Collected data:
□ □ □ □

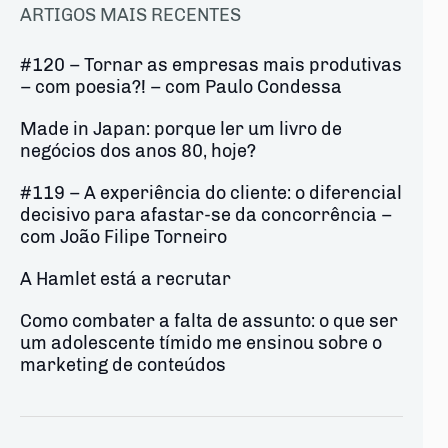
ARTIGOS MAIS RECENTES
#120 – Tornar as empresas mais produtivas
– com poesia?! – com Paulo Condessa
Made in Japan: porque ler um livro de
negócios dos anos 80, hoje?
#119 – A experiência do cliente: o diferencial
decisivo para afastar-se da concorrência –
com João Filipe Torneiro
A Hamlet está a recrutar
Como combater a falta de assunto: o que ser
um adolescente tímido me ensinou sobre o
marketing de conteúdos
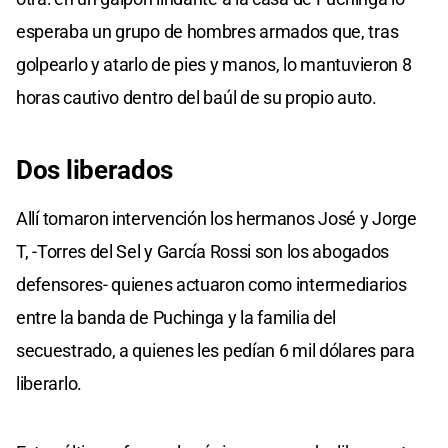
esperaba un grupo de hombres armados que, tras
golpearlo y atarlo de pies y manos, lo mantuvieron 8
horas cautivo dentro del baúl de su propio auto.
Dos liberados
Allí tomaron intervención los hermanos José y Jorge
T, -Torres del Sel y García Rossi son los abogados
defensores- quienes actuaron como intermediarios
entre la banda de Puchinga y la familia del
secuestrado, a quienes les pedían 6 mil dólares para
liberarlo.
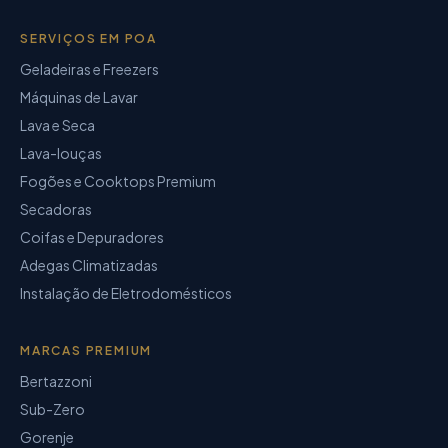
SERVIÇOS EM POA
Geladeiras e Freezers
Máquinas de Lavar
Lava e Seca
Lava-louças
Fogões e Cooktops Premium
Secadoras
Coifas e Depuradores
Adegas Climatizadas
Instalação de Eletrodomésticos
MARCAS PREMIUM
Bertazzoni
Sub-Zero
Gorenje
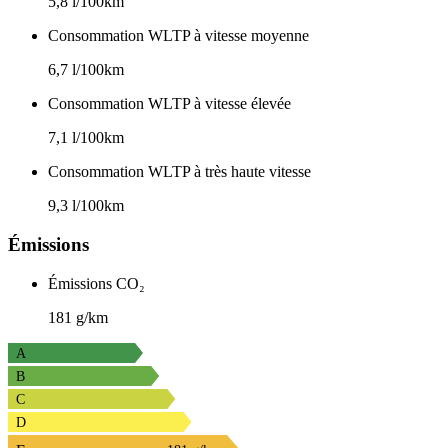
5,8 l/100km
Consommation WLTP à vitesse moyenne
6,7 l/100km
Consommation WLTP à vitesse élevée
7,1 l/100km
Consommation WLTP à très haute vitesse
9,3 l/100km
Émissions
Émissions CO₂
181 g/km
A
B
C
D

□ □ □ □

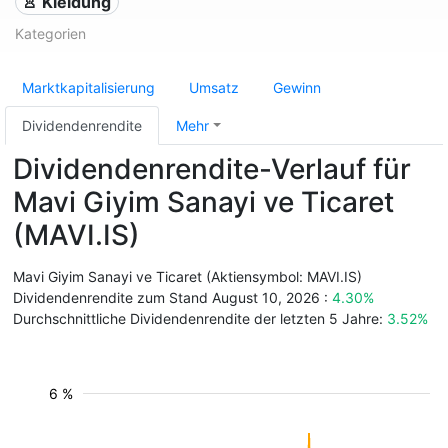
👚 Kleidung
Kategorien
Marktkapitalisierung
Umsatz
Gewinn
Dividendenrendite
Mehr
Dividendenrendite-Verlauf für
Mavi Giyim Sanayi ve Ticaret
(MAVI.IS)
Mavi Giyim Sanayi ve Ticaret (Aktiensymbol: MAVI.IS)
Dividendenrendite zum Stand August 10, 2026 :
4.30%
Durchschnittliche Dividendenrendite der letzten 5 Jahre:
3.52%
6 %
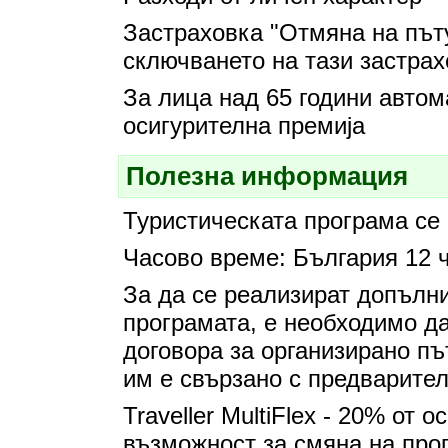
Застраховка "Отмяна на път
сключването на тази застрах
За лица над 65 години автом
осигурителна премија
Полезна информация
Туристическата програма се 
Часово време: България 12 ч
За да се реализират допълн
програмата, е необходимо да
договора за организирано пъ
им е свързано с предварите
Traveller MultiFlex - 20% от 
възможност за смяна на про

□ □ □ □

■ **EXERCISE PROMPT**
Copy the lines of data above word for word, starting at the line that contains "ARTIGOS MAIS RECENTES" and ending at the line that contains "marketing de conteúdos", with both of those lines included.

■ **TASK ANSWER**
ARTIGOS MAIS RECENTES
#120 – Tornar as empresas mais produtivas
– com poesia?! – com Paulo Condessa
Made in Japan: porque ler um livro de
negócios dos anos 80, hoje?
#119 – A experiência do cliente: o diferencial
decisivo para afastar-se da concorrência –
com João Filipe Torneiro
A Hamlet está a recrutar
Como combater a falta de assunto: o que ser
um adolescente tímido me ensinou sobre o
marketing de conteúdos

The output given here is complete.